* _Directions_
Working through the data below, reproduce word for word the line with "Applied as edit 1. Remaining looks: 4." and every line after it, both ends included, and omit the pictures.

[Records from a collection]
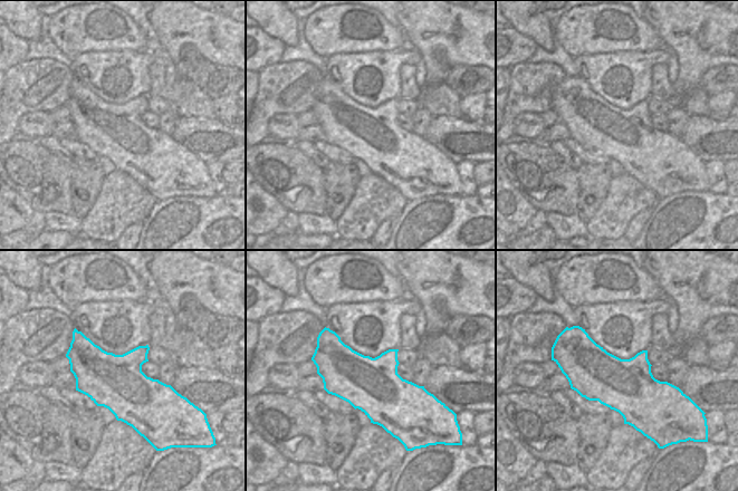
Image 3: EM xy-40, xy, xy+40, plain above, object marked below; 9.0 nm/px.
arm_widths_nm=150,450,450 act=leave runs_along=2:(140, 74), (123, 128), (156, 170) found='one cell here'

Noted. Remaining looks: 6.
why='thick turns thin' act=look view=3d um=3.5 at=(4.0, 10.3, 0.9)

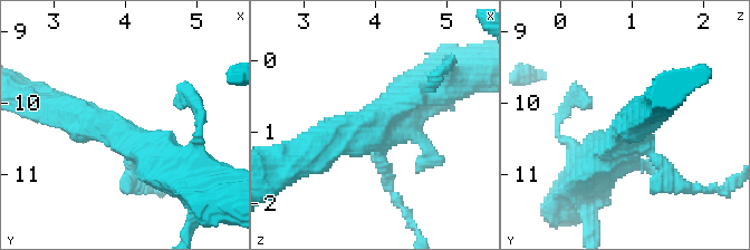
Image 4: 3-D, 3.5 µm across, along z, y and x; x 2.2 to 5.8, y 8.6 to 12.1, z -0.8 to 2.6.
act=look view=em slice=xy step=5 show=tint at=(3.95, 10.40, 0.90)

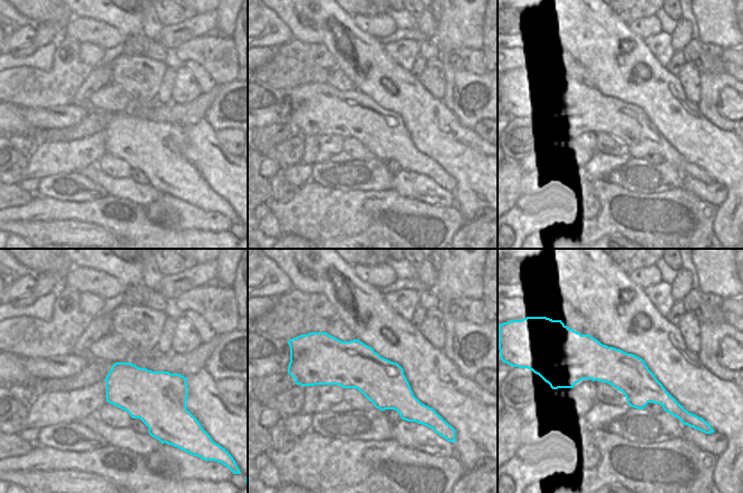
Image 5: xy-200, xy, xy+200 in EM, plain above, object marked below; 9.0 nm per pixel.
act=cut pic=4 on=(688, 185) part_leaving=4:(656, 159), (690, 190), (733, 186) found='two cells meet here'

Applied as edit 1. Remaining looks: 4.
act=look view=3d um=3.5 at=(7.9, 8.3, 7.1)

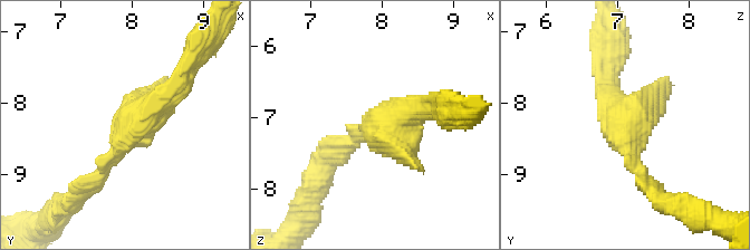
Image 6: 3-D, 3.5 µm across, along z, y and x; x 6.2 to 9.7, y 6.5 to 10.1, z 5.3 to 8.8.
act=look view=em slice=xy step=2 show=tint at=(8.00, 8.25, 7.15)

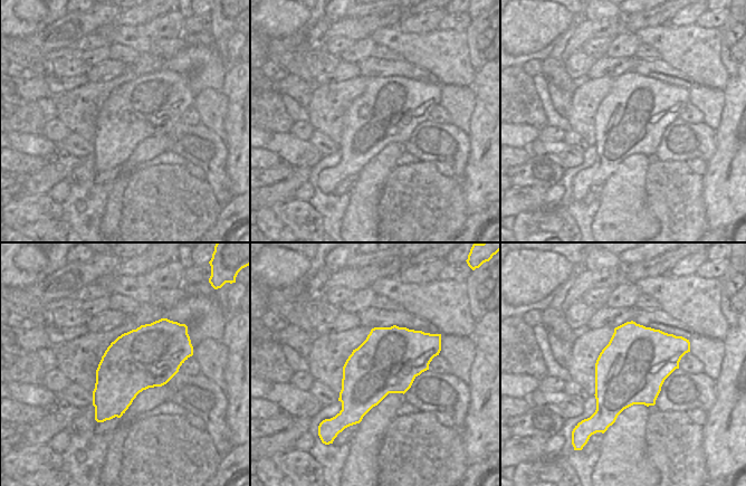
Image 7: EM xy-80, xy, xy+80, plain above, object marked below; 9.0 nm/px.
width_nm=550 act=leave runs_along=6:(94, 181), (124, 130), (182, 75) found='one cell here'

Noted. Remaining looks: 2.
why='three-way junction' act=look view=3d um=3.5 at=(10.2, 5.9, 6.4)

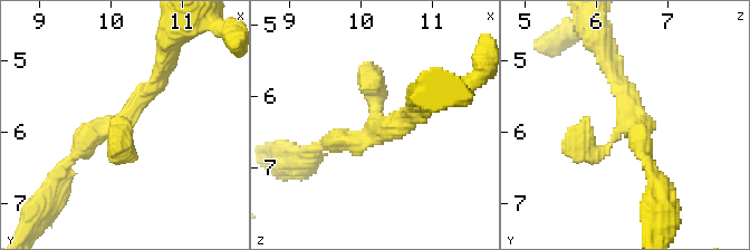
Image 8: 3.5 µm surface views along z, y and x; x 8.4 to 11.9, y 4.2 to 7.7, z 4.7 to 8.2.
arms=3 arm_widths_nm=200,200,250 why='shape alone is not enough' act=look view=em slice=planes show=tint at=(10.15, 5.85, 6.50)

* _Written solution_
Applied as edit 1. Remaining looks: 4.
act=look view=3d um=3.5 at=(7.9, 8.3, 7.1)

Image 6: 3-D, 3.5 µm across, along z, y and x; x 6.2 to 9.7, y 6.5 to 10.1, z 5.3 to 8.8.
act=look view=em slice=xy step=2 show=tint at=(8.00, 8.25, 7.15)

Image 7: EM xy-80, xy, xy+80, plain above, object marked below; 9.0 nm/px.
width_nm=550 act=leave runs_along=6:(94, 181), (124, 130), (182, 75) found='one cell here'

Noted. Remaining looks: 2.
why='three-way junction' act=look view=3d um=3.5 at=(10.2, 5.9, 6.4)

Image 8: 3.5 µm surface views along z, y and x; x 8.4 to 11.9, y 4.2 to 7.7, z 4.7 to 8.2.
arms=3 arm_widths_nm=200,200,250 why='shape alone is not enough' act=look view=em slice=planes show=tint at=(10.15, 5.85, 6.50)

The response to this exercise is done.